Problem description: Please restate the data exactly, from the first line to the last.

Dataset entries
Content starts

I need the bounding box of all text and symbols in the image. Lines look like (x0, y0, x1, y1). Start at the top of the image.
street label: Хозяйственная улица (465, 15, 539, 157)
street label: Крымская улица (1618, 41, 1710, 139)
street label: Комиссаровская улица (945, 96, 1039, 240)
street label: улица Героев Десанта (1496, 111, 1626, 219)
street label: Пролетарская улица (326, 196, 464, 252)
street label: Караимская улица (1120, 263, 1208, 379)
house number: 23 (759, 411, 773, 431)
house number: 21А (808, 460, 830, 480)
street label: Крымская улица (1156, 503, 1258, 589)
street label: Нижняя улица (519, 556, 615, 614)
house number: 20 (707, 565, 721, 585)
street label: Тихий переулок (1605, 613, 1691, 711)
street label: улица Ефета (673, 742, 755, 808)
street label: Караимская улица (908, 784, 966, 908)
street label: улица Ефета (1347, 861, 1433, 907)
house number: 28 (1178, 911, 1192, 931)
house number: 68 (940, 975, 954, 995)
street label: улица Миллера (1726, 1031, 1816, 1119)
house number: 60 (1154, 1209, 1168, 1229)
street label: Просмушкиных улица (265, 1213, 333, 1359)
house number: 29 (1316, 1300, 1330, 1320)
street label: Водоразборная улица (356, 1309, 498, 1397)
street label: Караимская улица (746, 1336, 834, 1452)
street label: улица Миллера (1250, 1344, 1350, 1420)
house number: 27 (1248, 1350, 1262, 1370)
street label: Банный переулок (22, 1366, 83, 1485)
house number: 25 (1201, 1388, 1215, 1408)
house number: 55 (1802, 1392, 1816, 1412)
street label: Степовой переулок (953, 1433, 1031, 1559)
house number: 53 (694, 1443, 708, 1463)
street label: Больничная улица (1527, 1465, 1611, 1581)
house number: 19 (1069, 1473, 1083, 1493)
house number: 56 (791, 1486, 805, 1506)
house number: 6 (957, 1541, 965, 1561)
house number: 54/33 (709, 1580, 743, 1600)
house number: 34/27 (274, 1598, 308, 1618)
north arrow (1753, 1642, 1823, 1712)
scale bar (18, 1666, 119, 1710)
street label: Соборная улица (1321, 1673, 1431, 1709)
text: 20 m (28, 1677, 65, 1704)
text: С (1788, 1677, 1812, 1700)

Content ends

Answer for the task:
I need the bounding box of all text and symbols in the image. Lines look like (x0, y0, x1, y1). Start at the top of the image.
street label: Хозяйственная улица (465, 15, 539, 157)
street label: Крымская улица (1618, 41, 1710, 139)
street label: Комиссаровская улица (945, 96, 1039, 240)
street label: улица Героев Десанта (1496, 111, 1626, 219)
street label: Пролетарская улица (326, 196, 464, 252)
street label: Караимская улица (1120, 263, 1208, 379)
house number: 23 (759, 411, 773, 431)
house number: 21А (808, 460, 830, 480)
street label: Крымская улица (1156, 503, 1258, 589)
street label: Нижняя улица (519, 556, 615, 614)
house number: 20 (707, 565, 721, 585)
street label: Тихий переулок (1605, 613, 1691, 711)
street label: улица Ефета (673, 742, 755, 808)
street label: Караимская улица (908, 784, 966, 908)
street label: улица Ефета (1347, 861, 1433, 907)
house number: 28 (1178, 911, 1192, 931)
house number: 68 (940, 975, 954, 995)
street label: улица Миллера (1726, 1031, 1816, 1119)
house number: 60 (1154, 1209, 1168, 1229)
street label: Просмушкиных улица (265, 1213, 333, 1359)
house number: 29 (1316, 1300, 1330, 1320)
street label: Водоразборная улица (356, 1309, 498, 1397)
street label: Караимская улица (746, 1336, 834, 1452)
street label: улица Миллера (1250, 1344, 1350, 1420)
house number: 27 (1248, 1350, 1262, 1370)
street label: Банный переулок (22, 1366, 83, 1485)
house number: 25 (1201, 1388, 1215, 1408)
house number: 55 (1802, 1392, 1816, 1412)
street label: Степовой переулок (953, 1433, 1031, 1559)
house number: 53 (694, 1443, 708, 1463)
street label: Больничная улица (1527, 1465, 1611, 1581)
house number: 19 (1069, 1473, 1083, 1493)
house number: 56 (791, 1486, 805, 1506)
house number: 6 (957, 1541, 965, 1561)
house number: 54/33 (709, 1580, 743, 1600)
house number: 34/27 (274, 1598, 308, 1618)
north arrow (1753, 1642, 1823, 1712)
scale bar (18, 1666, 119, 1710)
street label: Соборная улица (1321, 1673, 1431, 1709)
text: 20 m (28, 1677, 65, 1704)
text: С (1788, 1677, 1812, 1700)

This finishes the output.